You can disable this automatic function. This means you have complete control of exactly which field 
can be partial or not.  You can use either the generic `Partial[...]` generic or a union with `MissingType`
to mark a field as a partial field.  The generic simple makes the union to MissingType for you.

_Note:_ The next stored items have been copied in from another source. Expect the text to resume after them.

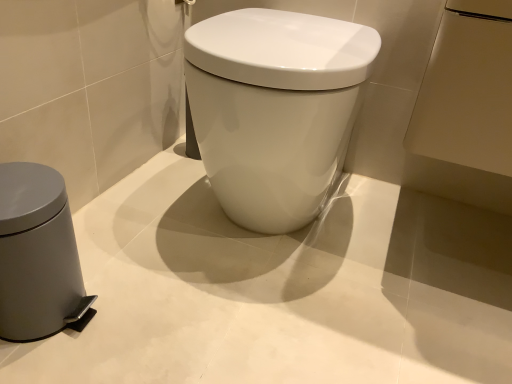
Question: Is gray matte waste container at left looking in the opposite direction of white glossy toilet at center?

Choices:
 (A) yes
 (B) no

Answer: (B)

Question: Is the position of gray matte waste container at left more distant than that of white glossy toilet at center?

Choices:
 (A) yes
 (B) no

Answer: (B)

Example of disabling auto_partials:

```python
from pydantic_partials import PartialModel, Missing, MissingType, Partial
from decimal import Decimal
from pydantic import ValidationError

class TestModel(PartialModel, auto_partials=False):
    # Can use `Partial` generic type
    partial_int: Partial[int] = Missing
    
    # Or union with `MissingType`
    partial_str: str | MissingType
    
    required_decimal: Decimal
    
try:
    TestModel()
except ValidationError as e:
    print(f'Pydantic will state `required_decimal` is required: {e}')
else:
    raise Exception('Pydantic should have required `required_decimal`.')
    
obj = TestModel(required_decimal='1.34')

# You can find out at any time if a field is missing or not:
assert obj.partial_int is Missing
assert obj.partial_str is Missing

assert obj.required_decimal == Decimal('1.34')
```



You can inherit from a model to make a partial-version of the inherited fields:

```python
from pydantic_partials import PartialModel, Missing
from pydantic import ValidationError, BaseModel


class TestModel(BaseModel):
    name: str
    value: str
    some_null_by_default_field: str | None = None


try:
    TestModel()
except ValidationError as e:
    print(f'Pydantic will state `name` + `value` are required: {e}')
else:
    raise Exception('Pydantic should have required `required_decimal`.')    

    
class PartialTestModel(PartialModel, TestModel):
    pass

    
obj = PartialTestModel(name='a-name')

assert obj.name == 'a-name'
assert obj.value is Missing
assert obj.some_null_by_default_field is None
```

Notice that if a field has a default value, it's used instead of marking it as `Missing`.

Also, the `Missing` sentinel value is a separate value vs `None`, allowing one to easily
know if a value is truly just missing or is `None`/`Null`.